There was a momentary silence between questions. The gray-haired officer, who had been paging through my file without paying any discernible attention to the conversation, leaned over and said quietly to the black-haired one, "Khavi, this is strange. Six hours of soldiers and scientists, and now they show us this girl with no technical expertise who's on the verge of failing out of a linguistics program. What's the point? Is it a mistake?"
And I laughed.
I couldn't help myself. The relief that washed over me was overwhelming. Because he had spoken in Vardeshi. And I had understood every word.

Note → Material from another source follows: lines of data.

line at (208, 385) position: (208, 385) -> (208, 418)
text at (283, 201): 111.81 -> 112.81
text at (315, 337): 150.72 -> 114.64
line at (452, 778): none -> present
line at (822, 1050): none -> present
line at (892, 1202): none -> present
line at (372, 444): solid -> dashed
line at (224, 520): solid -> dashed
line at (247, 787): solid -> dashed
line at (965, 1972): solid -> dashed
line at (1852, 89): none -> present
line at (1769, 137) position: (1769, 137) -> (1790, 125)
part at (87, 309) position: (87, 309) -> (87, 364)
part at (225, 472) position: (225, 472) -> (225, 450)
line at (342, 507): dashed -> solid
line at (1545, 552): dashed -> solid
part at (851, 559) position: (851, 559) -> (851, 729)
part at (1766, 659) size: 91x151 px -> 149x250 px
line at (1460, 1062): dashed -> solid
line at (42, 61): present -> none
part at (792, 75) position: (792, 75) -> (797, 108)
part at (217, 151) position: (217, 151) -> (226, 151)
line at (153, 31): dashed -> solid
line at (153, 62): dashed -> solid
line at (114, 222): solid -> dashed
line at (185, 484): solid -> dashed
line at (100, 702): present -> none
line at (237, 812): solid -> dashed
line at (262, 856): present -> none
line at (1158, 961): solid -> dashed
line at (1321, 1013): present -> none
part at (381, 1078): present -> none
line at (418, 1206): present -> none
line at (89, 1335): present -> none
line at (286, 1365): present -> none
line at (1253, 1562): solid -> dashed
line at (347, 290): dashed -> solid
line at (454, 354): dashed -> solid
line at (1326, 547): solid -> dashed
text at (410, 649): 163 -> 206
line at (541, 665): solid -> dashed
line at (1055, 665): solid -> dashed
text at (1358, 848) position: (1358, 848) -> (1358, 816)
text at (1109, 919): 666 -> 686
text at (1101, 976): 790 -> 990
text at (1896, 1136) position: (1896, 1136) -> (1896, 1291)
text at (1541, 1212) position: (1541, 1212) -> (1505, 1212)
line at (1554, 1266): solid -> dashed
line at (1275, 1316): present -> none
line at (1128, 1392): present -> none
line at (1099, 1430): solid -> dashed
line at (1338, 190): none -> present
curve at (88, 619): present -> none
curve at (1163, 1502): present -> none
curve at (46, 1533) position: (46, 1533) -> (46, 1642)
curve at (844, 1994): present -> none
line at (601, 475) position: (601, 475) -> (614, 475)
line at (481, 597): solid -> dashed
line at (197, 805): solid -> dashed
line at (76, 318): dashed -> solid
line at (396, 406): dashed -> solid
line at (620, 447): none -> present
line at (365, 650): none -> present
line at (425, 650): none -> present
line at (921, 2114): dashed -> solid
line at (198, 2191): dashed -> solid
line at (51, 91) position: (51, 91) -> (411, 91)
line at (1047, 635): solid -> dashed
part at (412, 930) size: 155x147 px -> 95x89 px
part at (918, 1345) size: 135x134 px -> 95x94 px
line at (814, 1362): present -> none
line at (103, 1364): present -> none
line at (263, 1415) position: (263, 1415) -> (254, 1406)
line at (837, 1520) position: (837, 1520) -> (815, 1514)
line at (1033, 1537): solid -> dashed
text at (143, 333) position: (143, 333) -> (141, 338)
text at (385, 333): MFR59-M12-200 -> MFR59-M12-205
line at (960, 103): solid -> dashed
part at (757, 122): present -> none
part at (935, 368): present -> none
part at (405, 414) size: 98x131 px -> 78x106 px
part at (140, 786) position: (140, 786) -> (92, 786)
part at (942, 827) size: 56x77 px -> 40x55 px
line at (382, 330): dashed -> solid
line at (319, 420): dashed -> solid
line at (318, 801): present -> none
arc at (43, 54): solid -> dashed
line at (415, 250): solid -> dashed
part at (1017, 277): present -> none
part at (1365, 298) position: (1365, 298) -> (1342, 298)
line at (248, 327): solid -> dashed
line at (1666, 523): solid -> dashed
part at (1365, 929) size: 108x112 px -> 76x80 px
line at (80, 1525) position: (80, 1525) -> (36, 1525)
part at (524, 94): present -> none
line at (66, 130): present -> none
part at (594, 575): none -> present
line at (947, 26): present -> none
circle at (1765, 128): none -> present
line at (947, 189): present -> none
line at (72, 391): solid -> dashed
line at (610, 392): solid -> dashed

The temperature in the room instantly dropped ten degrees. "I'm sorry," I said hastily, as they all stared at me, humans and Vardeshi alike. "You're not wrong. My grades last year were terrible. Because I spent all of last year learning Vardeshi." I said it directly to the officer who had spoken, in his own language.
The silence that followed my words was absolute, and it went on for a discomfitingly long time.
Finally the platinum-haired one—Saresh—said, "You . . . are the first to speak to us in our own tongue." I felt a thrill of triumph; he had answered me in Vardeshi.
I nodded. "I think there are only two of us who can."
"Who taught you?" This from the dark-haired commander. I recognized the title of khavi from Dr. Sawyer's files.
"A human named Alistair Sawyer. A language . . . expert? A linguist. He met the first Vardeshi who came to Earth. He has been"—I faltered—"to design . . . a computer program for learning Vardeshi."
"Designing," the gray-haired one corrected.
"Designing," I repeated. "I am his first student. I have only practiced with him. Until today."